>> Start

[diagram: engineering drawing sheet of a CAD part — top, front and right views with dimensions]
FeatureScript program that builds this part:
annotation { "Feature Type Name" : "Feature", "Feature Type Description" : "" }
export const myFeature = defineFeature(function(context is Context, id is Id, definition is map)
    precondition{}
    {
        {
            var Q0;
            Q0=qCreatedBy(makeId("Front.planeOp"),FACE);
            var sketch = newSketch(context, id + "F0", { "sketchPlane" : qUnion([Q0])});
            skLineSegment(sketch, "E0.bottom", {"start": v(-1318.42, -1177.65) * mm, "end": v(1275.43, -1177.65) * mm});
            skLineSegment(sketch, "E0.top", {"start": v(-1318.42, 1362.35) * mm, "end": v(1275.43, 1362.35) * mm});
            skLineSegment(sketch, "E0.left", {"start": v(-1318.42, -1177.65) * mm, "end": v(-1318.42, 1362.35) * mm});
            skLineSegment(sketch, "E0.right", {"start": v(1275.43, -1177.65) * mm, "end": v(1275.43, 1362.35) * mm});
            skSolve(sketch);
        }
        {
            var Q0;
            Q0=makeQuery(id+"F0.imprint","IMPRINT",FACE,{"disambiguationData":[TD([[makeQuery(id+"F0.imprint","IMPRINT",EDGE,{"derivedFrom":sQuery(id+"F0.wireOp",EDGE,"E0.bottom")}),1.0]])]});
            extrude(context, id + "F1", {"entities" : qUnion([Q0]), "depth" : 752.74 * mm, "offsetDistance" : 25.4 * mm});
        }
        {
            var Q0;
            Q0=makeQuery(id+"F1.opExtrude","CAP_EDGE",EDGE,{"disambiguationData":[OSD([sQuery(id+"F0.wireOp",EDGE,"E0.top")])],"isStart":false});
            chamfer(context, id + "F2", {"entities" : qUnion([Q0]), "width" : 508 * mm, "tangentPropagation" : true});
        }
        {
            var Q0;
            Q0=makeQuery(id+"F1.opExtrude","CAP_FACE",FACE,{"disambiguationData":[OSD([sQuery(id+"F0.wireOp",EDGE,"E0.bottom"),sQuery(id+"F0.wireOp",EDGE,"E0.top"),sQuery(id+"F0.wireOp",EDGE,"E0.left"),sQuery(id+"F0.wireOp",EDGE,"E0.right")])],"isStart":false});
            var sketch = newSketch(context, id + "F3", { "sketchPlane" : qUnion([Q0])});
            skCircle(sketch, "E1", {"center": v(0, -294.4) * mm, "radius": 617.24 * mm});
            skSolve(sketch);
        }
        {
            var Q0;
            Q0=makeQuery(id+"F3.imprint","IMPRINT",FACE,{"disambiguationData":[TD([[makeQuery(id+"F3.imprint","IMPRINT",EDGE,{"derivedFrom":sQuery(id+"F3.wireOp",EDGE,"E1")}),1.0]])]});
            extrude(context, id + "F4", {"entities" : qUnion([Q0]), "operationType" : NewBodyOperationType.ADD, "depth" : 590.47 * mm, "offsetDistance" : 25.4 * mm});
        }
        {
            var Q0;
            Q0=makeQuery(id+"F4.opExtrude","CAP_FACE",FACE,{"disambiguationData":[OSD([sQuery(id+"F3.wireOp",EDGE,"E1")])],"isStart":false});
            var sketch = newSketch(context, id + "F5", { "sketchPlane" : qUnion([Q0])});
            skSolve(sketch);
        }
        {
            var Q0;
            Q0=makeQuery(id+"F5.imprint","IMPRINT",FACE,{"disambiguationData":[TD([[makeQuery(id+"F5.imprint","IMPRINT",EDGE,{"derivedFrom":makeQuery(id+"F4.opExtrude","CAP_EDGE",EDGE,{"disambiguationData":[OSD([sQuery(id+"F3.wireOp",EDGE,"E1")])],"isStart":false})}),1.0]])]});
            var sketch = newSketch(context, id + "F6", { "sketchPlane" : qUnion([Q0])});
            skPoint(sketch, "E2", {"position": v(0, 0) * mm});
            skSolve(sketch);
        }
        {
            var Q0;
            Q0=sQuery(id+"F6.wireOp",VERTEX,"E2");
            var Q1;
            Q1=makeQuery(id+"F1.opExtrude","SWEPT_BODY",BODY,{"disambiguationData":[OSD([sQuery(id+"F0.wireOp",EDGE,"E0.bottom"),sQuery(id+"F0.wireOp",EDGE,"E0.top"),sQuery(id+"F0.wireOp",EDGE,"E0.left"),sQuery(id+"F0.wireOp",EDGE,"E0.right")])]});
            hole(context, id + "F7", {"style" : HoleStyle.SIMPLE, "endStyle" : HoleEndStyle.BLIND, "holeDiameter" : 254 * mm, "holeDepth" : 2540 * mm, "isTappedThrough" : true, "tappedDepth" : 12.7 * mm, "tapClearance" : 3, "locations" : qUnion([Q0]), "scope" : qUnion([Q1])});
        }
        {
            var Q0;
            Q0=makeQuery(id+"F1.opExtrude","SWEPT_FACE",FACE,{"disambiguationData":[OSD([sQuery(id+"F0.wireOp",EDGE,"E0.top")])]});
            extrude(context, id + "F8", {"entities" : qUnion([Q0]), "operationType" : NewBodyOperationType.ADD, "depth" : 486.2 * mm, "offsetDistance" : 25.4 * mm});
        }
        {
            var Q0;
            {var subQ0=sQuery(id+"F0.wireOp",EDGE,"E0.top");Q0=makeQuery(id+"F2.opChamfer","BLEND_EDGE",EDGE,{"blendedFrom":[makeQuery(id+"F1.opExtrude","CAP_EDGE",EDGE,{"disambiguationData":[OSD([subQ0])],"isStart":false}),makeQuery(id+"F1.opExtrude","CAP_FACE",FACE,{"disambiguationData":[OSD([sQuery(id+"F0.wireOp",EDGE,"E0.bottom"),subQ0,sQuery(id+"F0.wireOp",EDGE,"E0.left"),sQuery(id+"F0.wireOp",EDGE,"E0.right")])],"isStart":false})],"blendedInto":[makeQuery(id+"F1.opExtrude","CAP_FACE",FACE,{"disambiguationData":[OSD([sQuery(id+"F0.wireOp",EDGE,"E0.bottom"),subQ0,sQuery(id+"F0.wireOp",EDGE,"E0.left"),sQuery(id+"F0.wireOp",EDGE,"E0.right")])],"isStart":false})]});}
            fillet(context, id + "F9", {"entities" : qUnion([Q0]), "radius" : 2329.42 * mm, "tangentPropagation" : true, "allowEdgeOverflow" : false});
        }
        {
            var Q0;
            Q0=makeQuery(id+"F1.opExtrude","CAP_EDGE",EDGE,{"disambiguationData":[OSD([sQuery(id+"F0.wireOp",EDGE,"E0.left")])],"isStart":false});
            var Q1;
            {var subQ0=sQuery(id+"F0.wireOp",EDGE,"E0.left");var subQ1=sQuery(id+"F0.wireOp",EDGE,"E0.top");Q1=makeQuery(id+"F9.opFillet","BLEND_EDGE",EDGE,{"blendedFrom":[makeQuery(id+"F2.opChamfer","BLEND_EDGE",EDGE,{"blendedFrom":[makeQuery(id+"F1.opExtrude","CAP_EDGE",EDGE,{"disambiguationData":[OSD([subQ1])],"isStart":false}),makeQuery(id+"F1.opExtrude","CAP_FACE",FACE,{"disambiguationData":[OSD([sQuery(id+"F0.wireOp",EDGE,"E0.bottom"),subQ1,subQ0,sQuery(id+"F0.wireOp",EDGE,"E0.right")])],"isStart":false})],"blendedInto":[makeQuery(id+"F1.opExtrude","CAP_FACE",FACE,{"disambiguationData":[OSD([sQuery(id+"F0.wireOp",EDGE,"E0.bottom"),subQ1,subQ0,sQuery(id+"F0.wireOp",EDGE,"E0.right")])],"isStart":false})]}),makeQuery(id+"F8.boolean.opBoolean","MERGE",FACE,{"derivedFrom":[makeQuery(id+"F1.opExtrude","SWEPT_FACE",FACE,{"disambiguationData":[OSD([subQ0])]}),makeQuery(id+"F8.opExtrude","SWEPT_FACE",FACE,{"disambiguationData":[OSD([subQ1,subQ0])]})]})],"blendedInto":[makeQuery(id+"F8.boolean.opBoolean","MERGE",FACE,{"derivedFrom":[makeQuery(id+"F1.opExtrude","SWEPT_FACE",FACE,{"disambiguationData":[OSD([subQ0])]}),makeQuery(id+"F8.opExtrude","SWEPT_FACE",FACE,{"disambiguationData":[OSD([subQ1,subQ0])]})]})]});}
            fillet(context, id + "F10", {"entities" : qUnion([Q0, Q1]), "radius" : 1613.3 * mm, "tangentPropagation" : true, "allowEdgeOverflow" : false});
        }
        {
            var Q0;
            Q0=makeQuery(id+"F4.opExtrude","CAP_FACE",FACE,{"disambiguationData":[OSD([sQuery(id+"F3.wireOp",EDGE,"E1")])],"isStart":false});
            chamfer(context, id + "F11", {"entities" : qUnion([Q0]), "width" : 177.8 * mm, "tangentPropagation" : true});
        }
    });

>> End

#### [STATED GOAL]
List every line in the entries above that contains the string "imprint".

#### [RESULT OF THIS EXERCISE]
            Q0=makeQuery(id+"F0.imprint","IMPRINT",FACE,{"disambiguationData":[TD([[makeQuery(id+"F0.imprint","IMPRINT",EDGE,{"derivedFrom":sQuery(id+"F0.wireOp",EDGE,"E0.bottom")}),1.0]])]});
            Q0=makeQuery(id+"F3.imprint","IMPRINT",FACE,{"disambiguationData":[TD([[makeQuery(id+"F3.imprint","IMPRINT",EDGE,{"derivedFrom":sQuery(id+"F3.wireOp",EDGE,"E1")}),1.0]])]});
            Q0=makeQuery(id+"F5.imprint","IMPRINT",FACE,{"disambiguationData":[TD([[makeQuery(id+"F5.imprint","IMPRINT",EDGE,{"derivedFrom":makeQuery(id+"F4.opExtrude","CAP_EDGE",EDGE,{"disambiguationData":[OSD([sQuery(id+"F3.wireOp",EDGE,"E1")])],"isStart":false})}),1.0]])]});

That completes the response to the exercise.